Untuk menutupi kekurangan guru SD, Pemerintah Kota Banda Aceh dan pihak sekolah mengangkat guru kontrak dan guru honorer. Namun, gaji mereka jauh di bawah upah layak provinsi.
Oleh
ZULKARNAINI
·3 menit baca
BANDA ACEH, KOMPAS — Jumlah guru sekolah dasar yang berstatus pegawai negeri di Kota Banda Aceh, Aceh, tidak mencukupi kebutuhan. Untuk menutupi kekurangan guru, pemerintah kota dan pihak sekolah mengangkat guru kontrak dan guru honorer. Namun, gaji mereka jauh di bawah upah layak provinsi.
Banda Aceh membutuhkan guru 912 orang untuk mengajar di 72 sekolah dasar. Namun, guru berstatus pegawai negeri yang tersedia hanya 714 orang. Untuk menutupi kekurangan tenaga pengajar, Pemko Banda Aceh mengangkat guru kontrak 135 orang dan sekolah mengangkat guru honorer 137 orang.
Guru kontrak dibayar menggunakan Anggaran Pendapatan dan Belanja Kota (APBK) Banda Aceh Rp 1,5 juta per bulan. Sementara guru honorer dibayar menggunakan Bantuan Operasional Sekolah (BOS), yakni Rp 230.000 hingga Rp 500.000 per bulan. Jumlah tersebut jauh di bawah ketentuan upah minimum provinsi (UMP), yakni Rp 2,9 juta per bulan.
Sekolah Dasar Negeri 70 Banda Aceh salah satu yang mengalami kekurangan guru PNS. Dari 15 guru, hanya 6 orang yang berstatus pegawai negeri sipil (PNS), sisanya 3 guru kontrak dan 6 guru honorer.
Kepala SDN 70 Banda Aceh Mariani, Jumat (1/11/2019), mengatakan, sejak 2014, sekolahnya belum ada penerimaan PNS. Dia berterima kasih kepada para guru kontrak dan honorer yang mau mengajar meski upah rendah.
Jika ada penerimaan (PNS), saya berharap guru honorer ini yang diangkat karena selama ini mereka mengabdi tanpa kenal lelah.
Upah guru honorer di SDN 70 berkisar Rp 400.000-Rp 600.000 per bulan. ”Jika ada penerimaan (PNS), saya berharap guru honorer ini yang diangkat karena selama ini mereka mengabdi tanpa kenal lelah,” kata Mariani.
Agustina, guru honorer SDN 70 Banda Aceh, telah mengajar sejak 2010. Hingga 2014, dia tidak mendapatkan upah sedikit pun.
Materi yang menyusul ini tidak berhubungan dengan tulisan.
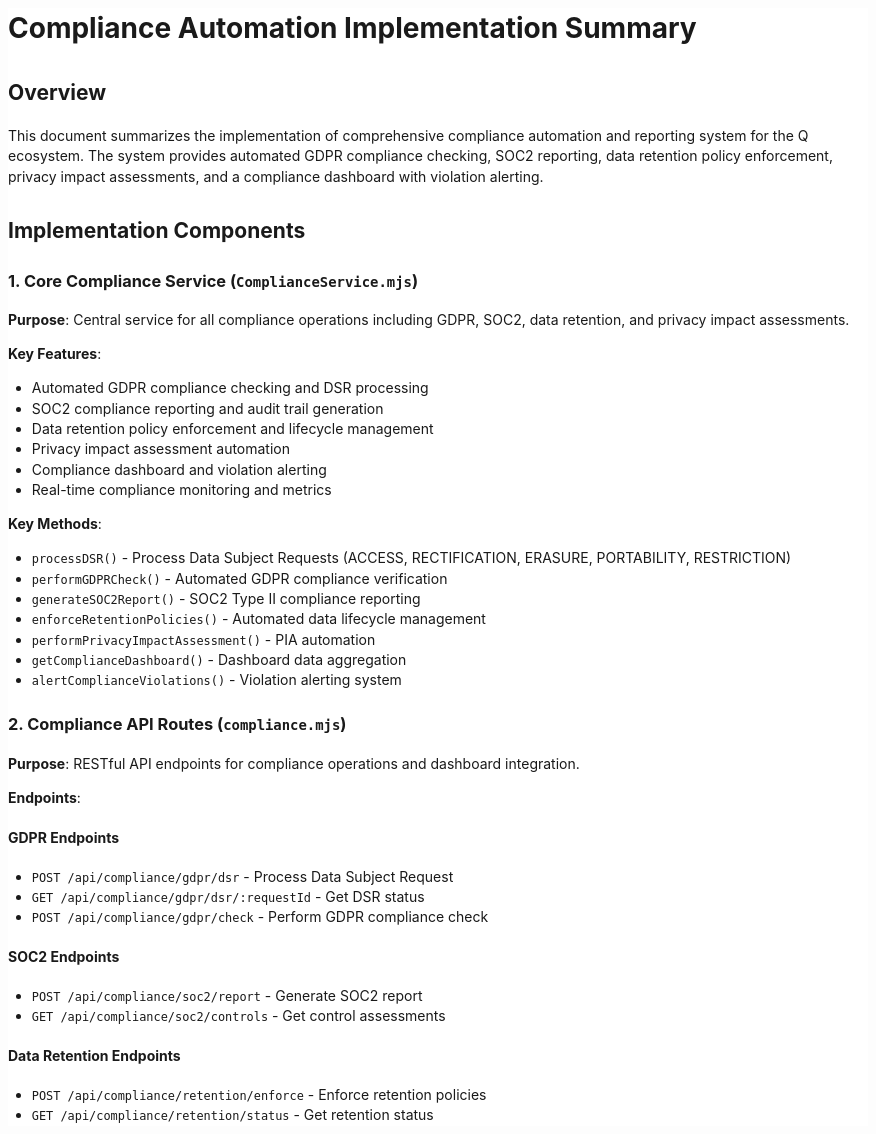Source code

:# Compliance Automation Implementation Summary

## Overview

This document summarizes the implementation of comprehensive compliance automation and reporting system for the Q ecosystem. The system provides automated GDPR compliance checking, SOC2 reporting, data retention policy enforcement, privacy impact assessments, and a compliance dashboard with violation alerting.

## Implementation Components

### 1. Core Compliance Service (`ComplianceService.mjs`)

**Purpose**: Central service for all compliance operations including GDPR, SOC2, data retention, and privacy impact assessments.

**Key Features**:
- Automated GDPR compliance checking and DSR processing
- SOC2 compliance reporting and audit trail generation
- Data retention policy enforcement and lifecycle management
- Privacy impact assessment automation
- Compliance dashboard and violation alerting
- Real-time compliance monitoring and metrics

**Key Methods**:
- `processDSR()` - Process Data Subject Requests (ACCESS, RECTIFICATION, ERASURE, PORTABILITY, RESTRICTION)
- `performGDPRCheck()` - Automated GDPR compliance verification
- `generateSOC2Report()` - SOC2 Type II compliance reporting
- `enforceRetentionPolicies()` - Automated data lifecycle management
- `performPrivacyImpactAssessment()` - PIA automation
- `getComplianceDashboard()` - Dashboard data aggregation
- `alertComplianceViolations()` - Violation alerting system

### 2. Compliance API Routes (`compliance.mjs`)

**Purpose**: RESTful API endpoints for compliance operations and dashboard integration.

**Endpoints**:

#### GDPR Endpoints
- `POST /api/compliance/gdpr/dsr` - Process Data Subject Request
- `GET /api/compliance/gdpr/dsr/:requestId` - Get DSR status
- `POST /api/compliance/gdpr/check` - Perform GDPR compliance check

#### SOC2 Endpoints
- `POST /api/compliance/soc2/report` - Generate SOC2 report
- `GET /api/compliance/soc2/controls` - Get control assessments

#### Data Retention Endpoints
- `POST /api/compliance/retention/enforce` - Enforce retention policies
- `GET /api/compliance/retention/status` - Get retention status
Baru mulai tahun 2014 sampai sekarang dia diupah Rp 400.000 per bulan. ”Saya ikhlas mengajar meski upah rendah. Namun, sebagai manusia, saya berharap pemerintah memperhatikan kesejahteraan kami,” ujar Agustina.
Guru honorer lainnya, Maria Ulfa, yang mengajar di SDN 72 Banda Aceh, hanya diupah Rp 230.000 per bulan. Maria pun berharap status mereka dari honorer dinaikkan menjadi tenaga kontrak daerah agar upahnya lebih tinggi.
Kepala Dinas Pendidikan dan Kebudayaan Banda Aceh Saminan menuturkan, kekurangan guru PNS untuk jenjang SD telah berlangsung sejak 2015. Hal ini merupakan dampak dari jeda penerimaan PNS yang dilakukan Pemko Banda Aceh pada 2010.
”Banyak guru yang pensiun, tetapi tidak ada penerimaan baru. Kalau kondisi ini terus terjadi, kami khawatir berdampak pada kualitas mengajar,” katanya.
Saminan menambahkan, untuk menutupi kekurangan guru PNS, diangkat guru kontrak dan honorer. Meski upah di bawah UMP, para guru tersebut mengajar penuh waktu dan penuh dedikasi. Sebagian besar mereka bahkan menjadi wali kelas.
Saminan menyadari, upah yang diterima guru honorer sekolah sangat tidak layak. Namun, aturan penggunaan dana BOS untuk pembayaran honor guru hanya diperbolehkan 15 persen dari jumlah dana BOS di setiap sekolah. ”Kami berharap mereka bisa dikontrak Pemko Banda Aceh. Namun, anggaran pemerintah juga terbatas,” ujar Saminan.
Ketua Kelompok Kerja Kepala Sekolah (K3S) Banda Aceh Ramli mengatakan, tahun depan bakal ada sejumlah guru PNS yang pensiun. Hal ini akan semakin membuat kekurangan guru.
Ramli berterima kasih kepada guru kontrak dan honorer yang telah mengabdi meski dibayar rendah. ”Kami memperjuangkan agar ada tunjangan khusus bagi mereka,” ujar Ramli.